Zero history


Un Gibson è sempre un Gibson. E come sempre dall’inizio già non delude e subito, dalle prime righe ti colpisce come un pugno con la sua narrazione che pressupone che tu viva nel mondo che circonda il romanza e che tu ne conosca come madrelingua lo slang che se ne parla.

Dopo qualche anno di assenza Gibson torna in libreria con Zero History, un nuovo lungo romanzo che si muove sui binari già tracciati da L’accademia dei sogni e “Guerreros”:https://www.phante.com/articles/guerreros-aka-spook-country, ovvero l’abbandono delle atmosfere dello sprawl in favore di un’altra storia ambientata al giorno d’oggi in una Londra normalissima, con il suo traffico, i suoi parchi, i suoi iPhone. Abbiamo quindi una storia che parla si aggira nei meandri del marketing, con, al posto dei cowboy del cyberspazio, cacciatori di trend e stilisti di moda nascosta.

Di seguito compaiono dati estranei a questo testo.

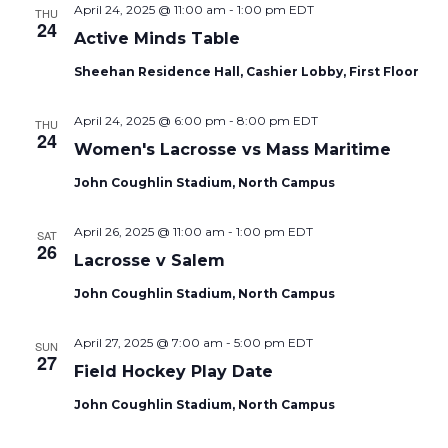
April 24, 2025 @ 11:00 am
-
1:00 pm
EDT
THU
24
Active Minds Table
Sheehan Residence Hall, Cashier Lobby, First Floor
April 24, 2025 @ 6:00 pm
-
8:00 pm
EDT
THU
24
Women's Lacrosse vs Mass Maritime
John Coughlin Stadium, North Campus
April 26, 2025 @ 11:00 am
-
1:00 pm
EDT
SAT
26
Lacrosse v Salem
John Coughlin Stadium, North Campus
April 27, 2025 @ 7:00 am
-
5:00 pm
EDT
SUN
27
Field Hockey Play Date
John Coughlin Stadium, North Campus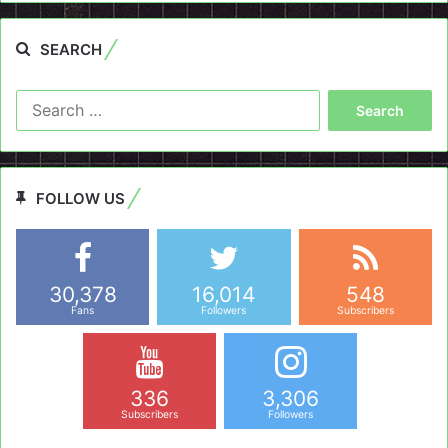
SEARCH
Search
for:
FOLLOW US
30,378
16,014
548
Fans
Followers
Subscribers
336
3,306
Subscribers
Followers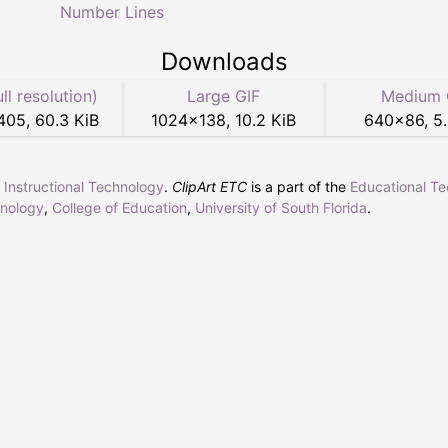
Number Lines
Downloads
ull resolution)
Large GIF
Medium 
405
,
60.3 KiB
1024
×
138
,
10.2 KiB
640
×
86
,
5
r Instructional Technology
.
ClipArt ETC
is a part of the
Educational T
hnology
,
College of Education
,
University of South Florida
.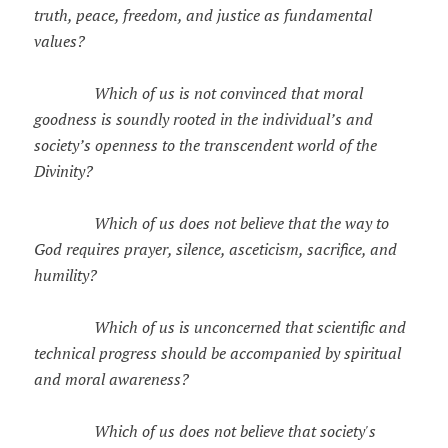
truth, peace, freedom, and justice as fundamental
values?
Which of us is not convinced that moral
goodness is soundly rooted in the individual’s and
society’s openness to the transcendent world of the
Divinity?
Which of us does not believe that the way to
God requires prayer, silence, asceticism, sacrifice, and
humility?
Which of us is unconcerned that scientific and
technical progress should be accompanied by spiritual
and moral awareness?
Which of us does not believe that society's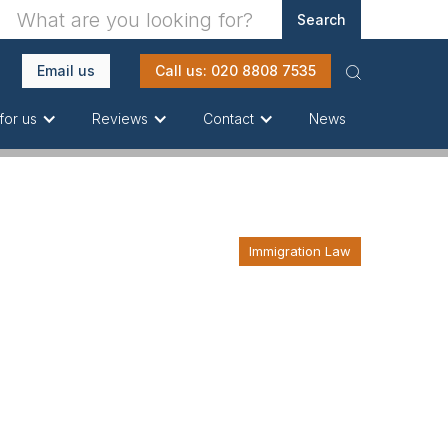
Email us
Call us: 020 8808 7535
News
for us
Reviews
Contact
Immigration Law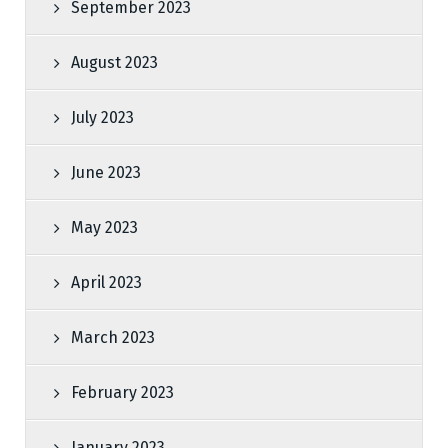
September 2023
August 2023
July 2023
June 2023
May 2023
April 2023
March 2023
February 2023
January 2023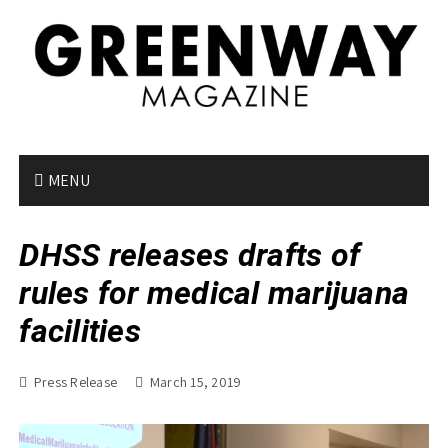
S
k
i
p
t
o
c
o
MENU
n
t
DHSS releases drafts of
e
n
rules for medical marijuana
t
facilities
Press Release
March 15, 2019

Devo ammetterlo, questa attualizzazione nel mondo reale non è una cosa che mi esalta troppo. Io adoravo il cyberpunk sporco e veloce dei romanzi dello Sprawl o del Ponte quindi questa recensione potrebbe essere viziata da un pregiudizio di fondo, anche perché nel suo complesso non mi ha soddisfatto.

L’inizio è buono, l’immersione nel mondo e la scrittura sono quelli che mi aspettavo e che mi piacciono, la trama non è del tutto esaltante perché ricalca il tema dei cacciatori di trend modaioli che è già presente nel L’accademia dei sogni anche se qui è molto più terra terra, ma poi andando avanti con il libro la storia si ammoscia, l’impressione che ho avuto e che si impantana e il nostro autore faccia fatica a tirarla fuori. Ci prova nel finale, con un blitz, nel suo classico tentativo di ribaltamento del mondo, ma non c’è la fa, perché il finale barcolla un po’, non fluisce a dovere.

Insomma non posso certamente dargli un voto negativo ma non sono estasiato da questo romanzo.

Ah si, il romanzo originale è uscito nel 2010 mentre in italia è stato pubblicato per la prima volta solo nel 2012 per opera di Fanucci e solo in formato rilegato … non capisco perché queste case editrici si ostinino a non fare i libri nuovi anche in formato elettronico.